All records below should be repeated exactly, with the pictures left out.

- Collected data
--------------------------------------------------
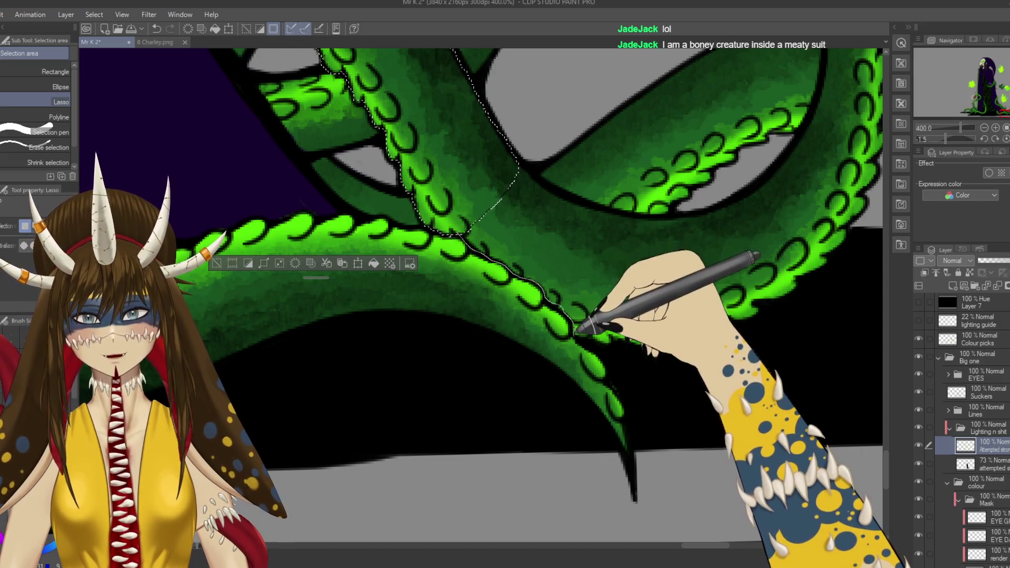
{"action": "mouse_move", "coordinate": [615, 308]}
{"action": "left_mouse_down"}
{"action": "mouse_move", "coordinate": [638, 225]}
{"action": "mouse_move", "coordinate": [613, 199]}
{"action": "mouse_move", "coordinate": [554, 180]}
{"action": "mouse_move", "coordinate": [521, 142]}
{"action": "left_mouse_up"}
--------------------------------------------------
- ANSWER SECTION
{"action": "mouse_move", "coordinate": [615, 308]}
{"action": "left_mouse_down"}
{"action": "mouse_move", "coordinate": [638, 225]}
{"action": "mouse_move", "coordinate": [613, 199]}
{"action": "mouse_move", "coordinate": [554, 180]}
{"action": "mouse_move", "coordinate": [521, 142]}
{"action": "left_mouse_up"}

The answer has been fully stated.